Golf today is the connection between my Fort Worth hometown pride and my adopted home of almost 40 years, South Dakota.

Argus Leader sportswriter, Mick Garry pens a very nice feature story in the Sunday Leader about hometown Girl made good, LPGA star and Sioux Falls native Kris Tschetter. The story ran in conjunction of Tschetter being inducted into the South Dakota Sports Hall of Fame.

Fort Worth and Sioux Falls have much in common. Both are Cowtowns, have a meandering river thru town, and have abundant beautiful parks. Garry although only describing Tschetter, catches the character traits the citizens of Fort Worth and Sioux Falls most have in common: “hard work, resiliency, friendliness.”

Kris Tschetter is a (TCU) Horned Frog. She attended Texas Christian University to play golf. She later went on to her distinguished LPGA career. For a time she too was a resident of Fort Worth. While in college she established a relationship with golfing great and legend Ben Hogan. 
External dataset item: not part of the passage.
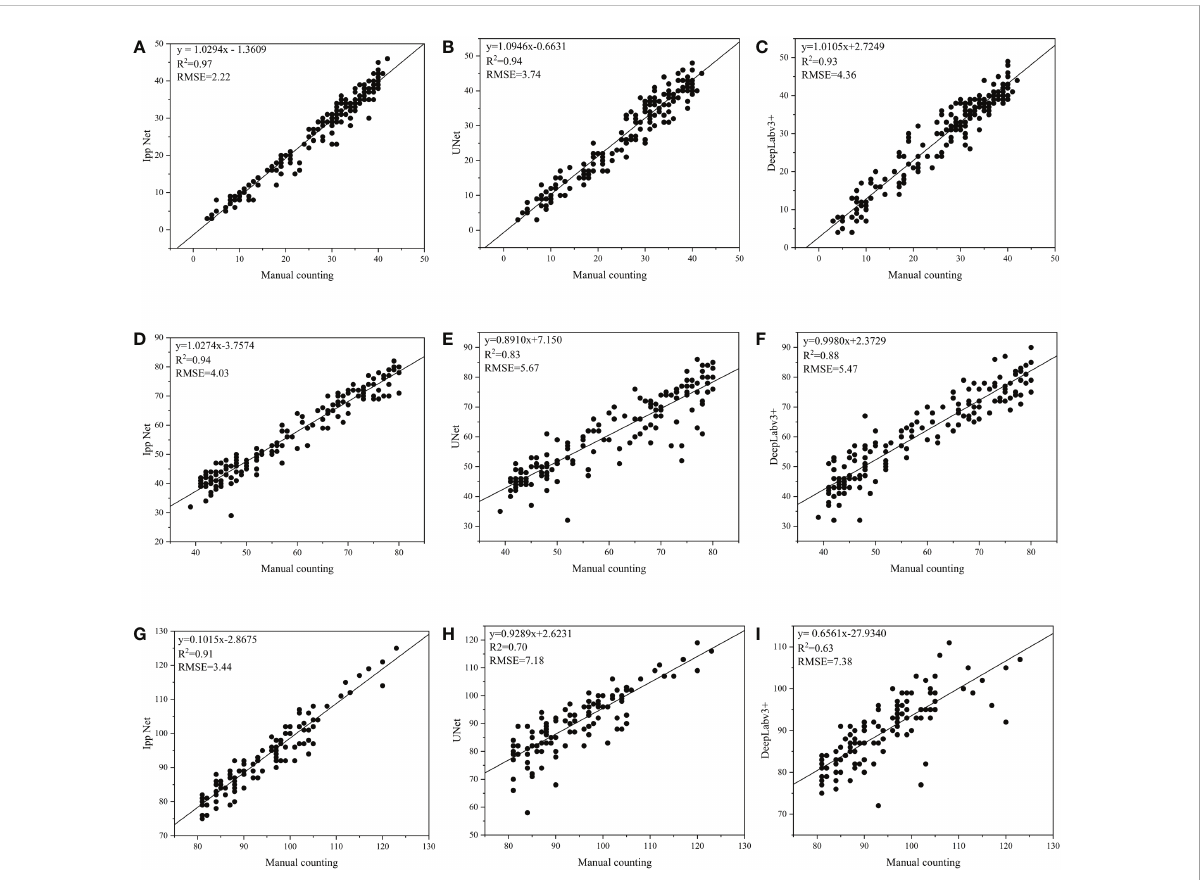
FIGURE 11 Comparison results of Ipp Net, U-Net and DeepLabv3+ with manual counting at three different densities. (A – C) : DS1, low-density; (D – F) : DS2, medium-density; (G – I) : DS3,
She wrote a wonderful book about her relationship with as she refers to him “Mr. Hogan.” Tschetter’s book, “Mr. Hogan, The Man I Knew” is worth the read. I thoroughly enjoyed it. So much in fact after reading today’s Argus may give it a second read.

My brush with fame – I too spent time with Hogan, only was far too young to appreciate his greatness or even his close proximity. Clearly because of golf, Mr. Hogan related to Miss Tschetter. Not so much with a five year old. In 1949 Hogan was the victim of a horrific automobile accident with a Greyhound Bus. He double fractured his pelvis and broke his collarbone. For a time it was doubted that he would walk much less play golf again. In 1950 he won the U S Open.

In 1950 I was diagnosed with paralytic polio, fortunately a mild case. The U S Open winner and I shared an orthopedic surgeon, Dr. Louis Levy, of the Fort Worth Bone and Joint clinic. On several occasion throughout those years “Mr. Hogan” and I took physical therapy at the same time at the clinic. Though too young to appreciate it, the golfing legend was in the next cow tank over, getting a warm whirlpool before being stretched out and put through our rehab by the therapist.

Endbar – Hogan who lived in Dublin, Texas until age 9 when he moved to Fort Worth. Local trivia says Hogan was the second most famous person from Dublin; the first being Dr. Pepper, that was invented and first bottled in Dublin.